▶ **Work to be completed**: Return the full set of forum comments on COVID infection figures below, word for word and unchanged.

=== Given passage ===

I did go and have a look at suicides and happy pills

- suicides ... meh... but happy pills - they seem to be flying off the shelves....

Jan 10, 2021 at 1:53 PM | Registered Commentertomo

tomo, thanks for the suggestion.

Meanwhile I found an Imperial College London website suggestion that in high-income countries, the IFR is about 1.15% (it's supposedly much lower in low-income countries - I assume the difference is down to higher-income countries having an older population on average).

Assuming that IFR figure is correct, and extrapolating from it, it might suggest that something over 9 million people have been infected in the UK so far - so quite a way to go to any thoughts of "herd immunity" after all. I fear January is going to be grim.

Jan 10, 2021 at 3:48 PM | Unregistered CommenterMark Hodgson

Just now the Telegraph reports that the scientists have modelled that 1 in 5 people in England have had the disease. I'm guessing that it would be lower in the other regions? London would be higher than England as a whole. Only another 40-60 million to go before herd immunity.

=== Extracted information ===

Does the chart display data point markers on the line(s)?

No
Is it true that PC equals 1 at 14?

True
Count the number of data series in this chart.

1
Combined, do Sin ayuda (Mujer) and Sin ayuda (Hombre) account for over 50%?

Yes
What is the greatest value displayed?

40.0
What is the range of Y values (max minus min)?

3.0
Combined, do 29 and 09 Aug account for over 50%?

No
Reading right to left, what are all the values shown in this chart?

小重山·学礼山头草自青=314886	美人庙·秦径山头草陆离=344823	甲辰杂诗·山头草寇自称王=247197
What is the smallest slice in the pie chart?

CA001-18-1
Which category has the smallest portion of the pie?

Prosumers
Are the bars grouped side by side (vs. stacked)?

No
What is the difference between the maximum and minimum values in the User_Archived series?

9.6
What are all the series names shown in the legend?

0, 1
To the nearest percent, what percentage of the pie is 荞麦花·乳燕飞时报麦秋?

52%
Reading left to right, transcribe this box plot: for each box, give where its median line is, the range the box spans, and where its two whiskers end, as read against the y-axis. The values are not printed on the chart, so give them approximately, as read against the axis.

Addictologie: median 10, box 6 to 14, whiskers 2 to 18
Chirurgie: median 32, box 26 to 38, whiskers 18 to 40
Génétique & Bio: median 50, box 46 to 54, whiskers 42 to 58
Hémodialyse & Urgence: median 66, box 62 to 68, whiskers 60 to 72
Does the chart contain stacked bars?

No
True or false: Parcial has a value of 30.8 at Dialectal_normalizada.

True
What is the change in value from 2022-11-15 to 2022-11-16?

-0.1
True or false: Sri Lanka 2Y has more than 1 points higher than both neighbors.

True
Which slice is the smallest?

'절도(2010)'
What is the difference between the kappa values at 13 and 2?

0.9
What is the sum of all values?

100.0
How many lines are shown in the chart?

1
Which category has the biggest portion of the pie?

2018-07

===

▶ **Answer space**:
I did go and have a look at suicides and happy pills

- suicides ... meh... but happy pills - they seem to be flying off the shelves....

Jan 10, 2021 at 1:53 PM | Registered Commentertomo

tomo, thanks for the suggestion.

Meanwhile I found an Imperial College London website suggestion that in high-income countries, the IFR is about 1.15% (it's supposedly much lower in low-income countries - I assume the difference is down to higher-income countries having an older population on average).

Assuming that IFR figure is correct, and extrapolating from it, it might suggest that something over 9 million people have been infected in the UK so far - so quite a way to go to any thoughts of "herd immunity" after all. I fear January is going to be grim.

Jan 10, 2021 at 3:48 PM | Unregistered CommenterMark Hodgson

Just now the Telegraph reports that the scientists have modelled that 1 in 5 people in England have had the disease. I'm guessing that it would be lower in the other regions? London would be higher than England as a whole. Only another 40-60 million to go before herd immunity.